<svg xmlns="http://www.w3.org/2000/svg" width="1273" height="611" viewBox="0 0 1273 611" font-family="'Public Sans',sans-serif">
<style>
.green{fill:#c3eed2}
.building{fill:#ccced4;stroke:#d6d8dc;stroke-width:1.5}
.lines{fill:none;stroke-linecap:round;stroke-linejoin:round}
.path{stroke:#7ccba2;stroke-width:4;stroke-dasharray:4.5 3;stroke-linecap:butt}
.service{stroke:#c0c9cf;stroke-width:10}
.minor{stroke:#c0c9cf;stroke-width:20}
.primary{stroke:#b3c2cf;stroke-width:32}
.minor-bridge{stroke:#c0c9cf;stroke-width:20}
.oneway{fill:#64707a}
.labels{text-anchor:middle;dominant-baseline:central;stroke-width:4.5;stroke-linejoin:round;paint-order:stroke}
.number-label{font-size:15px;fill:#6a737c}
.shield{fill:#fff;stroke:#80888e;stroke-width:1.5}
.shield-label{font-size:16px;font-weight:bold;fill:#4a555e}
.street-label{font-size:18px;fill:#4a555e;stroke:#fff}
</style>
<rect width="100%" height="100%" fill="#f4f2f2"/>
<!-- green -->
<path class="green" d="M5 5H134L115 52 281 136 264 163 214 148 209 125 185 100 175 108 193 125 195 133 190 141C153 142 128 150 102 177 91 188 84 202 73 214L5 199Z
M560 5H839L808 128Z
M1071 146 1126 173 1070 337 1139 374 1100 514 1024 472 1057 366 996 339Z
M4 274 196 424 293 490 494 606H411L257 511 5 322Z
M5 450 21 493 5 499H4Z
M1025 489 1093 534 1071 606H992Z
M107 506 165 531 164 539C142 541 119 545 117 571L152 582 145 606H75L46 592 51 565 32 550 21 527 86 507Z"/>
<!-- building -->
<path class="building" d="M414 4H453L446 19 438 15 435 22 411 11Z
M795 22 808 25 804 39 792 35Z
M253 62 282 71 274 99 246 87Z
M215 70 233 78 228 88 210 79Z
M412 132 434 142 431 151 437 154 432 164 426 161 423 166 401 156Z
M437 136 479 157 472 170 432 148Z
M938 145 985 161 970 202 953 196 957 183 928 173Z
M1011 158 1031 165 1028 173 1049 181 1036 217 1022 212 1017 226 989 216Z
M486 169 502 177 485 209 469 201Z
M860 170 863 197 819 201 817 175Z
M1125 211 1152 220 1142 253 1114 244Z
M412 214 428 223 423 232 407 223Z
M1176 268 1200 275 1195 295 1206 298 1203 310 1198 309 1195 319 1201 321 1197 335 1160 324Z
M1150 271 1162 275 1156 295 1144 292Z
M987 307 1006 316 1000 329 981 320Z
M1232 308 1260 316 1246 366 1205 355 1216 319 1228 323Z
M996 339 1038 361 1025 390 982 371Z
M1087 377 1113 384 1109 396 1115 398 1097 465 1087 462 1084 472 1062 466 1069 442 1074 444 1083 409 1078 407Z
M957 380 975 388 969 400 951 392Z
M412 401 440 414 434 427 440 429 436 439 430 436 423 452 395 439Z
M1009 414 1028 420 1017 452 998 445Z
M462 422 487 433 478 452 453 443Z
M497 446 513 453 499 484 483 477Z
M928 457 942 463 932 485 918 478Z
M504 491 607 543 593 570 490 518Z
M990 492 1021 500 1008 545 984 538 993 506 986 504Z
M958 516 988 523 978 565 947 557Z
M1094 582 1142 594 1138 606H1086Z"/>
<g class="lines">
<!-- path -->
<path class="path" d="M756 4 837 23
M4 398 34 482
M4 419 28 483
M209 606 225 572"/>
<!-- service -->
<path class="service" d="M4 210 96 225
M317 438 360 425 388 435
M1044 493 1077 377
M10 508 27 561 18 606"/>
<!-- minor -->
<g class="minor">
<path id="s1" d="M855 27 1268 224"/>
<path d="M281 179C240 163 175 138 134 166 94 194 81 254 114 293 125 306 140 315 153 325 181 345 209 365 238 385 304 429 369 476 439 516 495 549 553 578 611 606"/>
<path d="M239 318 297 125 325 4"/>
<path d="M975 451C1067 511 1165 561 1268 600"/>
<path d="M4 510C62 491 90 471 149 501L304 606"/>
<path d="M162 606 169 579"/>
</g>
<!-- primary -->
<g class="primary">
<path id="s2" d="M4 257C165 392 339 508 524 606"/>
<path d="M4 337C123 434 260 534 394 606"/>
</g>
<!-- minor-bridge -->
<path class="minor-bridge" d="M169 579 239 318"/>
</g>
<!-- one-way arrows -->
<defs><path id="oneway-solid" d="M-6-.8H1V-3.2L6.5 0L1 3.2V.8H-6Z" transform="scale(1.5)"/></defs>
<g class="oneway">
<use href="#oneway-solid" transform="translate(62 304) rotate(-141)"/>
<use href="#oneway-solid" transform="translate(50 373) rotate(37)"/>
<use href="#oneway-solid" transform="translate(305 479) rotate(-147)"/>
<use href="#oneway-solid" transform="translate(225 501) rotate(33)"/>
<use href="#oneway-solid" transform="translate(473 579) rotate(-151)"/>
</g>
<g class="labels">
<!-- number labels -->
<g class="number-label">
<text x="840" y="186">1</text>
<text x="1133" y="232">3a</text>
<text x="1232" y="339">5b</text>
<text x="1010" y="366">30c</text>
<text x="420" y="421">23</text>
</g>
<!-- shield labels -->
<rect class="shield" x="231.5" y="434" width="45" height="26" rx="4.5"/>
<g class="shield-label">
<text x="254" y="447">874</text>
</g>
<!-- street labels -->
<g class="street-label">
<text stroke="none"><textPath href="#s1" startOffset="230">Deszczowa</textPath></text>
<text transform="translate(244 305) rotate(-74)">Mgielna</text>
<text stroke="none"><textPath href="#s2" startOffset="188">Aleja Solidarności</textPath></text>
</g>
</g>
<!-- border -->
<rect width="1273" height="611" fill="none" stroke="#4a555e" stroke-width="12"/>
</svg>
———
Your instructions: All the lines above need to be retyped exactly, with nothing left out.

Worked solution:
<svg xmlns="http://www.w3.org/2000/svg" width="1273" height="611" viewBox="0 0 1273 611" font-family="'Public Sans',sans-serif">
<style>
.green{fill:#c3eed2}
.building{fill:#ccced4;stroke:#d6d8dc;stroke-width:1.5}
.lines{fill:none;stroke-linecap:round;stroke-linejoin:round}
.path{stroke:#7ccba2;stroke-width:4;stroke-dasharray:4.5 3;stroke-linecap:butt}
.service{stroke:#c0c9cf;stroke-width:10}
.minor{stroke:#c0c9cf;stroke-width:20}
.primary{stroke:#b3c2cf;stroke-width:32}
.minor-bridge{stroke:#c0c9cf;stroke-width:20}
.oneway{fill:#64707a}
.labels{text-anchor:middle;dominant-baseline:central;stroke-width:4.5;stroke-linejoin:round;paint-order:stroke}
.number-label{font-size:15px;fill:#6a737c}
.shield{fill:#fff;stroke:#80888e;stroke-width:1.5}
.shield-label{font-size:16px;font-weight:bold;fill:#4a555e}
.street-label{font-size:18px;fill:#4a555e;stroke:#fff}
</style>
<rect width="100%" height="100%" fill="#f4f2f2"/>
<!-- green -->
<path class="green" d="M5 5H134L115 52 281 136 264 163 214 148 209 125 185 100 175 108 193 125 195 133 190 141C153 142 128 150 102 177 91 188 84 202 73 214L5 199Z
M560 5H839L808 128Z
M1071 146 1126 173 1070 337 1139 374 1100 514 1024 472 1057 366 996 339Z
M4 274 196 424 293 490 494 606H411L257 511 5 322Z
M5 450 21 493 5 499H4Z
M1025 489 1093 534 1071 606H992Z
M107 506 165 531 164 539C142 541 119 545 117 571L152 582 145 606H75L46 592 51 565 32 550 21 527 86 507Z"/>
<!-- building -->
<path class="building" d="M414 4H453L446 19 438 15 435 22 411 11Z
M795 22 808 25 804 39 792 35Z
M253 62 282 71 274 99 246 87Z
M215 70 233 78 228 88 210 79Z
M412 132 434 142 431 151 437 154 432 164 426 161 423 166 401 156Z
M437 136 479 157 472 170 432 148Z
M938 145 985 161 970 202 953 196 957 183 928 173Z
M1011 158 1031 165 1028 173 1049 181 1036 217 1022 212 1017 226 989 216Z
M486 169 502 177 485 209 469 201Z
M860 170 863 197 819 201 817 175Z
M1125 211 1152 220 1142 253 1114 244Z
M412 214 428 223 423 232 407 223Z
M1176 268 1200 275 1195 295 1206 298 1203 310 1198 309 1195 319 1201 321 1197 335 1160 324Z
M1150 271 1162 275 1156 295 1144 292Z
M987 307 1006 316 1000 329 981 320Z
M1232 308 1260 316 1246 366 1205 355 1216 319 1228 323Z
M996 339 1038 361 1025 390 982 371Z
M1087 377 1113 384 1109 396 1115 398 1097 465 1087 462 1084 472 1062 466 1069 442 1074 444 1083 409 1078 407Z
M957 380 975 388 969 400 951 392Z
M412 401 440 414 434 427 440 429 436 439 430 436 423 452 395 439Z
M1009 414 1028 420 1017 452 998 445Z
M462 422 487 433 478 452 453 443Z
M497 446 513 453 499 484 483 477Z
M928 457 942 463 932 485 918 478Z
M504 491 607 543 593 570 490 518Z
M990 492 1021 500 1008 545 984 538 993 506 986 504Z
M958 516 988 523 978 565 947 557Z
M1094 582 1142 594 1138 606H1086Z"/>
<g class="lines">
<!-- path -->
<path class="path" d="M756 4 837 23
M4 398 34 482
M4 419 28 483
M209 606 225 572"/>
<!-- service -->
<path class="service" d="M4 210 96 225
M317 438 360 425 388 435
M1044 493 1077 377
M10 508 27 561 18 606"/>
<!-- minor -->
<g class="minor">
<path id="s1" d="M855 27 1268 224"/>
<path d="M281 179C240 163 175 138 134 166 94 194 81 254 114 293 125 306 140 315 153 325 181 345 209 365 238 385 304 429 369 476 439 516 495 549 553 578 611 606"/>
<path d="M239 318 297 125 325 4"/>
<path d="M975 451C1067 511 1165 561 1268 600"/>
<path d="M4 510C62 491 90 471 149 501L304 606"/>
<path d="M162 606 169 579"/>
</g>
<!-- primary -->
<g class="primary">
<path id="s2" d="M4 257C165 392 339 508 524 606"/>
<path d="M4 337C123 434 260 534 394 606"/>
</g>
<!-- minor-bridge -->
<path class="minor-bridge" d="M169 579 239 318"/>
</g>
<!-- one-way arrows -->
<defs><path id="oneway-solid" d="M-6-.8H1V-3.2L6.5 0L1 3.2V.8H-6Z" transform="scale(1.5)"/></defs>
<g class="oneway">
<use href="#oneway-solid" transform="translate(62 304) rotate(-141)"/>
<use href="#oneway-solid" transform="translate(50 373) rotate(37)"/>
<use href="#oneway-solid" transform="translate(305 479) rotate(-147)"/>
<use href="#oneway-solid" transform="translate(225 501) rotate(33)"/>
<use href="#oneway-solid" transform="translate(473 579) rotate(-151)"/>
</g>
<g class="labels">
<!-- number labels -->
<g class="number-label">
<text x="840" y="186">1</text>
<text x="1133" y="232">3a</text>
<text x="1232" y="339">5b</text>
<text x="1010" y="366">30c</text>
<text x="420" y="421">23</text>
</g>
<!-- shield labels -->
<rect class="shield" x="231.5" y="434" width="45" height="26" rx="4.5"/>
<g class="shield-label">
<text x="254" y="447">874</text>
</g>
<!-- street labels -->
<g class="street-label">
<text stroke="none"><textPath href="#s1" startOffset="230">Deszczowa</textPath></text>
<text transform="translate(244 305) rotate(-74)">Mgielna</text>
<text stroke="none"><textPath href="#s2" startOffset="188">Aleja Solidarności</textPath></text>
</g>
</g>
<!-- border -->
<rect width="1273" height="611" fill="none" stroke="#4a555e" stroke-width="12"/>
</svg>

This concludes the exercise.